It was humming along, the major cable news network in America, raking in billions in profits.
Now Fox News has lost (forced out) its visionary chief executive officer, Roger Ailes, and its top star, Bill OReilly, both accused of sexual harassing female subordinates for decades. Fox paid Ailes and OReilly tens of millions in severance to leave, not to mention millions in damages to their alleged victims.
And now Fox is reeling from a second wave of discrimination complaints – this time involving race discrimination. A Fox News spokesperson has denied the claims and said the network will “vigorously defend these cases.”
Two black women who worked in the Fox News payroll department, Tichaona Brown and Tabrese Wright, filed a race discrimination lawsuit in New York state court on March 28 alleging that Fox Controller Judith Slater, who was fired by Fox on Feb. 28, subjected “dark-skinned employees” to racial animus.
Eleven past and present Fox workers joined the lawsuit Tuesday, complaining that they were humiliated, paid less than white coworkers and passed over for promotions.
Kelly Wright, a two-time Emmy award winner and former long-time co-host of Fox and Friends.
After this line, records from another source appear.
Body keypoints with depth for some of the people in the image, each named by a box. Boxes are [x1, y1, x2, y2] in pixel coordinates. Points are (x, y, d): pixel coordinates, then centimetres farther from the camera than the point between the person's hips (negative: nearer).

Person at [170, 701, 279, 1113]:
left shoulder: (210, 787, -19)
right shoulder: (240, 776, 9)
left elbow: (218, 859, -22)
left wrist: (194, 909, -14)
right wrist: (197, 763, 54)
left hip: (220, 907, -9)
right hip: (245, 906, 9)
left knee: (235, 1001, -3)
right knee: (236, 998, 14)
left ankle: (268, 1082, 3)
Wright complains that he was “effectively sidelined” because of his race and “asked to perform the role of a ‘Jim Crow’ – the racist caricature of a Black entertainer.”
Meanwhile, Adasa Blanco, who worked in Fox News’ accounts payable department from 2005 to 2013, filed a separate race discrimination lawsuit Tuesday in U.S. District Court in the Southern District of New York. She claims Fox knew about Slater “for more than eight years and then feigned … to the media and public that it terminated her immediately upon learning that she engaged in discriminatory conduct.”
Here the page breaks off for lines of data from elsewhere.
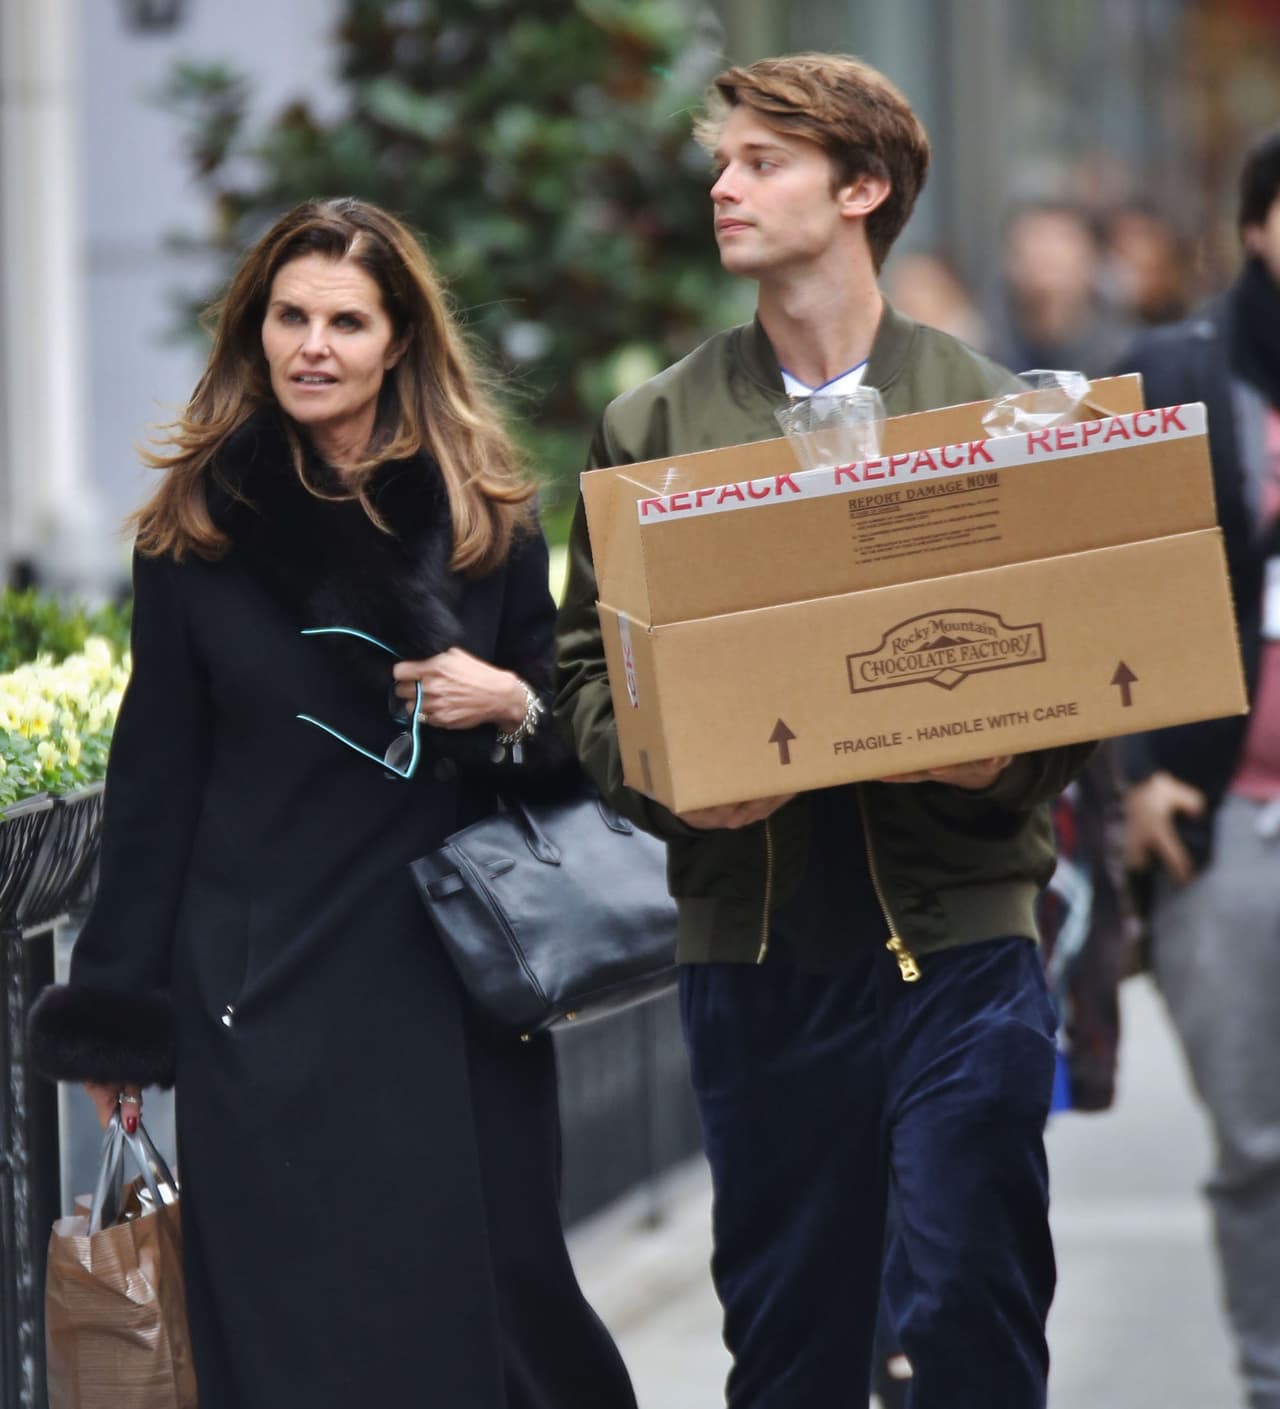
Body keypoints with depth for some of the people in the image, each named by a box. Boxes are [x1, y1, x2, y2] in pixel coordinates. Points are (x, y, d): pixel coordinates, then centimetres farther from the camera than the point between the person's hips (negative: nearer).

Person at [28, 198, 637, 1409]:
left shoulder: (488, 521, 5)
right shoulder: (197, 528, 3)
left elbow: (570, 746, 12)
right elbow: (154, 779, 5)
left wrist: (511, 708, -11)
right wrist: (117, 1010, 2)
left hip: (452, 985, 1)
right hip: (263, 983, -1)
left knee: (475, 1300, -2)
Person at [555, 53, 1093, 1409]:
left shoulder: (991, 413, 5)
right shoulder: (653, 428, 9)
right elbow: (585, 668, 11)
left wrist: (1007, 760, -14)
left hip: (956, 926, -2)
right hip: (753, 929, 2)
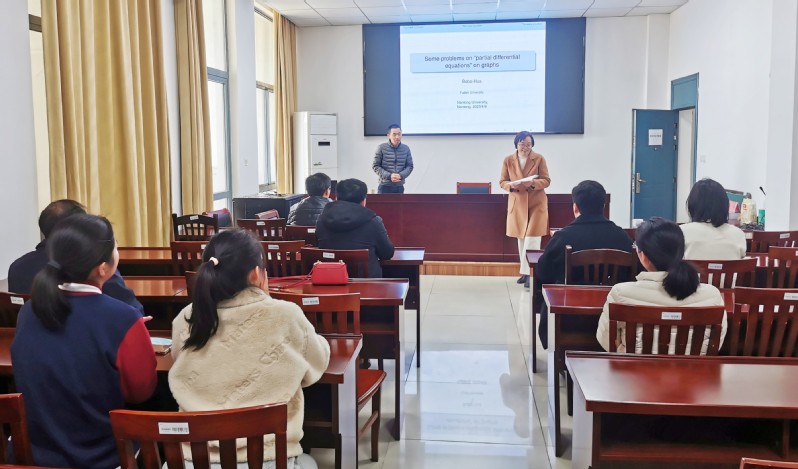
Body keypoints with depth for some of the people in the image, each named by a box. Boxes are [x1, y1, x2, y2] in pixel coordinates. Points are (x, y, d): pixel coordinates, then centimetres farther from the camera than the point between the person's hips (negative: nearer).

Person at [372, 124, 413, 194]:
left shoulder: (406, 149, 4)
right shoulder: (381, 148, -6)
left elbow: (410, 166, 8)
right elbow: (375, 166, -4)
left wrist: (401, 175, -12)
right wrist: (389, 176, -17)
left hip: (399, 187, 3)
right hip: (385, 186, -3)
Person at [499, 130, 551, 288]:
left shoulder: (539, 159, -5)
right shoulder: (508, 160, 0)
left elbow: (546, 180, -4)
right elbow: (502, 182, 4)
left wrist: (532, 183, -23)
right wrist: (511, 185, -18)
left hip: (536, 203, -3)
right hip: (517, 204, 3)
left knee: (532, 239, -11)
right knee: (521, 238, 11)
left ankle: (526, 273, -8)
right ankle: (525, 272, 23)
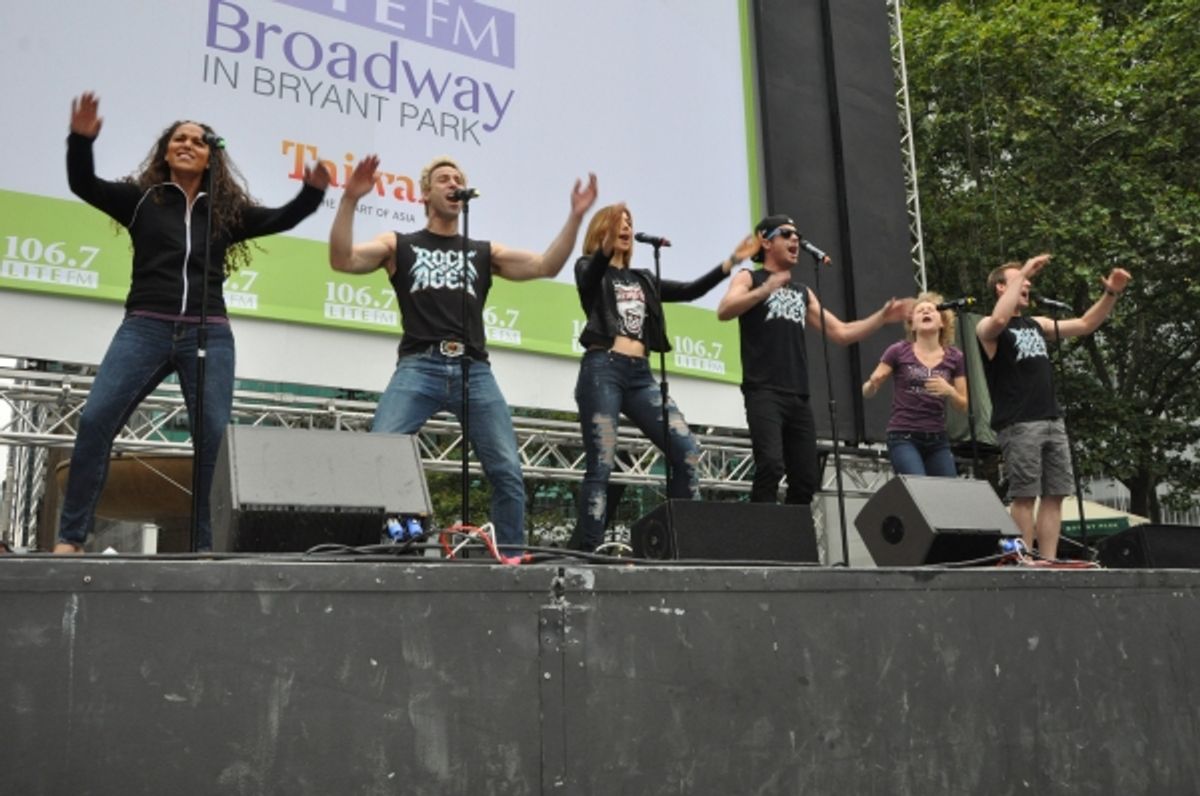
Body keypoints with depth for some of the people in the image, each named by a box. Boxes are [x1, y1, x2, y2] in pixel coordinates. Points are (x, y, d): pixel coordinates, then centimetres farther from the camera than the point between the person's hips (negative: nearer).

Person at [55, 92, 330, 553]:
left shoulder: (228, 210, 14)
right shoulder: (141, 199, 12)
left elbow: (281, 219, 10)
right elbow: (83, 185, 3)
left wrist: (313, 192, -8)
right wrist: (81, 139, -14)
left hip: (209, 334, 1)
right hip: (146, 327, -1)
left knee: (215, 435, -8)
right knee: (95, 420, -12)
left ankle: (205, 545, -1)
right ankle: (70, 537, -5)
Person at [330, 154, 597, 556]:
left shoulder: (484, 252, 21)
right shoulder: (399, 245, 16)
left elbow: (546, 266, 10)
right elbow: (342, 260, 2)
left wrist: (575, 216, 0)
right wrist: (350, 199, -9)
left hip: (475, 371, 2)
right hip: (418, 368, -2)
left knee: (508, 472, -5)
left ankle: (512, 554, 5)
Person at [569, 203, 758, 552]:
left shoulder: (642, 279, 26)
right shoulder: (590, 269, 10)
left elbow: (690, 290, 19)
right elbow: (590, 280, -15)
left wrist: (731, 262, 10)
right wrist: (608, 247, -35)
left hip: (640, 374, 6)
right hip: (602, 369, -5)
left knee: (686, 450, -7)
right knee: (601, 466, -11)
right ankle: (586, 550, -8)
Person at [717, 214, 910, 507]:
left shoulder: (803, 291, 24)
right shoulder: (748, 278, 8)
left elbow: (841, 333, 22)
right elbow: (724, 312, -13)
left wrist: (882, 317, 10)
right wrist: (765, 290, -26)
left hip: (799, 397, 6)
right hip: (763, 393, -6)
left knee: (805, 479, 2)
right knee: (771, 465, -23)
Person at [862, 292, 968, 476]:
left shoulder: (954, 358, 7)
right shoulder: (899, 352, -1)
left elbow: (964, 406, 8)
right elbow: (867, 392, 1)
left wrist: (949, 391, -13)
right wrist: (872, 384, -23)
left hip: (938, 440, 4)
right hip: (903, 437, -4)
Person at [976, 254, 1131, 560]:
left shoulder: (1036, 324, 22)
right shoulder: (988, 328, -1)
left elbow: (1084, 325, 24)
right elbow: (1000, 319, -25)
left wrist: (1111, 294, 10)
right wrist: (1024, 270, -19)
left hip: (1052, 421, 7)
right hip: (1018, 425, -7)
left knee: (1054, 495, 3)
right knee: (1024, 496, -10)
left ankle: (1049, 563, 6)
One is left to wonder what would have happened if 21st Century Fox, the owner of Fox News, had made it clear to Ailes a couple of decades ago that the company was actually serious about its anti-harassment policy? And what if 21st Century Fox had insisted that everyone, including Ailes, was required to follow that policy.
Harassment complaints often are difficult for a company. They sometimes boil down to “he said, she said.” When that happens, the Human Resources Department has tools in its arsenal to ferret out the truth.
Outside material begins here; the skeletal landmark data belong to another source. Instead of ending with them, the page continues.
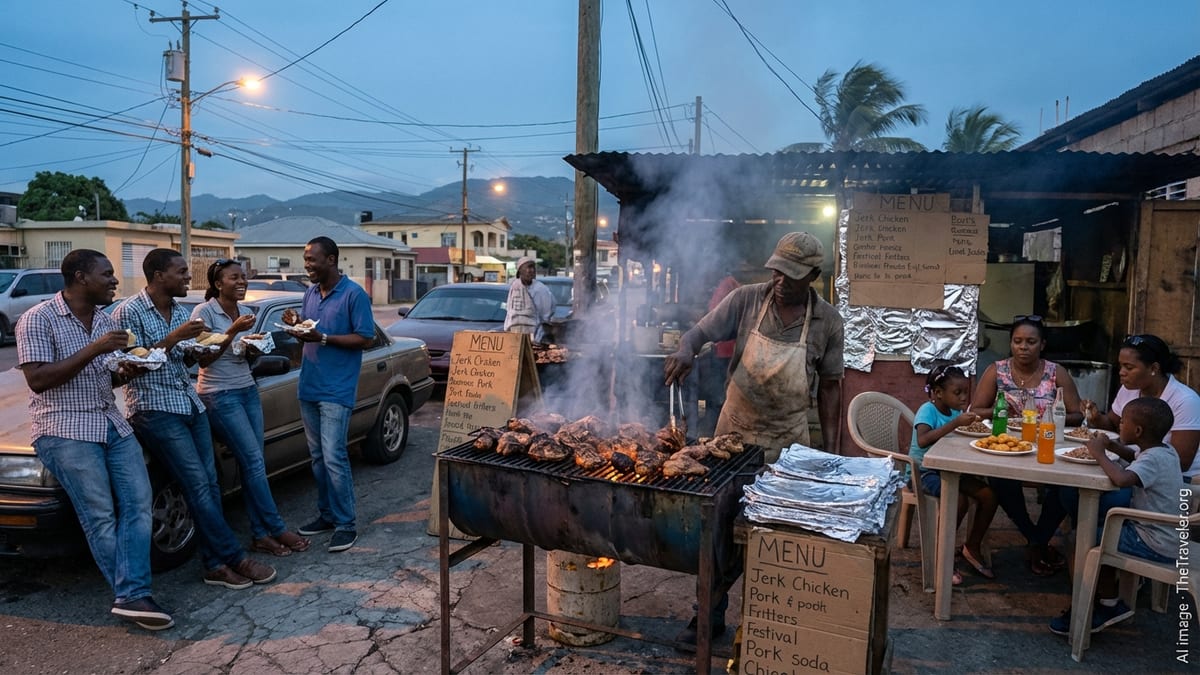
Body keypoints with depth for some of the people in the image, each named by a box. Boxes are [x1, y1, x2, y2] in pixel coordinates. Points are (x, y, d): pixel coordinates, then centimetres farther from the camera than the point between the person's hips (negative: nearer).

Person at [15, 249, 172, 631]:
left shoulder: (106, 321, 13)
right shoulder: (38, 320, -7)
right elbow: (37, 380, -16)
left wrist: (125, 371, -1)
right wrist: (93, 349, -21)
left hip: (112, 424, 7)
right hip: (65, 431, -6)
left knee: (138, 502, -7)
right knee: (100, 515, -10)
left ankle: (132, 596, -7)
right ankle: (133, 596, -2)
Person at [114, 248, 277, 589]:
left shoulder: (180, 311, 12)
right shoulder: (129, 312, -9)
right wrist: (174, 338, -19)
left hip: (191, 404, 7)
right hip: (156, 409, -7)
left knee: (209, 484, 3)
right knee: (199, 486, -9)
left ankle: (215, 564, 9)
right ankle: (235, 558, -3)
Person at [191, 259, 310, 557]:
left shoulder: (245, 312, 10)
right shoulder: (204, 312, -10)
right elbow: (203, 359, -12)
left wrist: (253, 346, -3)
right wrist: (233, 331, -19)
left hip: (248, 390, 7)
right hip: (220, 396, -6)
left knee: (254, 465, 3)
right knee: (254, 463, -9)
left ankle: (261, 535, 7)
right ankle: (278, 530, 0)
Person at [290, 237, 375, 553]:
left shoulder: (354, 294, -10)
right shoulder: (310, 293, 12)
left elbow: (366, 338, -13)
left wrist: (322, 338, -20)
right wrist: (297, 326, -3)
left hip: (336, 391, -7)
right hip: (308, 388, 8)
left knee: (334, 458, -9)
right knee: (318, 457, 13)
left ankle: (346, 524, 0)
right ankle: (326, 514, 25)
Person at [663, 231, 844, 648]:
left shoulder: (827, 321, -6)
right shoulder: (746, 300, -8)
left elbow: (829, 386, 1)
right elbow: (700, 332, -5)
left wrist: (832, 450, -1)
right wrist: (685, 350, -30)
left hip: (787, 439, 0)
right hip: (735, 430, 0)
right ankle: (712, 611, 20)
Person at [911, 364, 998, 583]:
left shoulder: (955, 411, 4)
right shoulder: (927, 410, -17)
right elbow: (922, 440, -35)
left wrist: (970, 423, -12)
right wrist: (955, 423, -37)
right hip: (925, 472, -8)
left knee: (989, 496, -5)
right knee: (959, 502, -29)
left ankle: (972, 547, 15)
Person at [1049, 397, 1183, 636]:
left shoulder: (1154, 460, -22)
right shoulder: (1166, 451, 5)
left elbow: (1122, 479, -42)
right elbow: (1139, 460, 28)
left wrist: (1099, 454, -25)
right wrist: (1113, 447, 9)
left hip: (1154, 545, -9)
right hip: (1167, 537, 9)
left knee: (1082, 538, -8)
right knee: (1099, 527, 19)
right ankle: (1108, 603, 19)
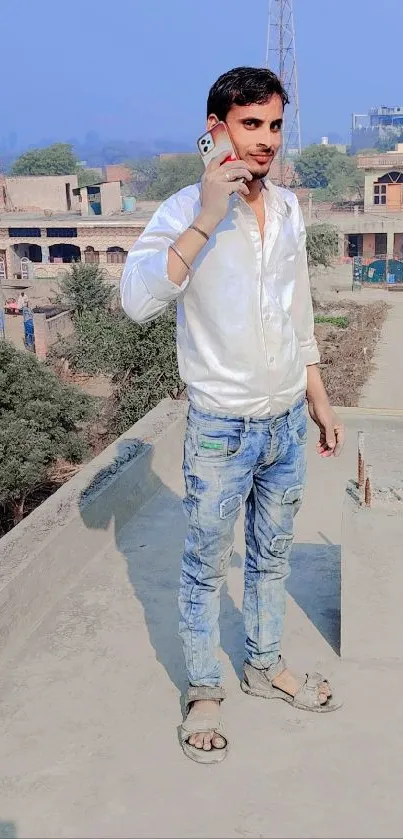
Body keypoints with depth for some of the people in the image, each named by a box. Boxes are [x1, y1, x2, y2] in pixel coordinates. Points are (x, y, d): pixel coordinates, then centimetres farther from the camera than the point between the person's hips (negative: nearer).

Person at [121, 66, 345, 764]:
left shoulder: (289, 208, 4)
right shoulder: (186, 211, -14)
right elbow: (138, 300, -31)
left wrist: (320, 402, 14)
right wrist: (207, 218, -32)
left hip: (287, 420, 6)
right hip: (222, 427, -5)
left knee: (272, 556, 20)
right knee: (206, 568, 10)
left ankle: (265, 665, 41)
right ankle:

At some point, for example, Fox could have commissioned a “360 degree” survey of all workers in Judith Slater’s department to ascertain whether these workers felt that they were being subjected to discriminatory animus. Corrective measures could have been put in place, including Slater’s ouster.
The saga of Fox News should serve as a wake-up call to every American employer.
If you don’t have an anti-harassment policy, you should adopt one. If you have one, you should enforce it, from the top down.
Failure to adopt and enforce an anti-harassment policy can lead to unnecessary (and sometimes even fatal) wounds that are all the more painful because they are self-inflicted.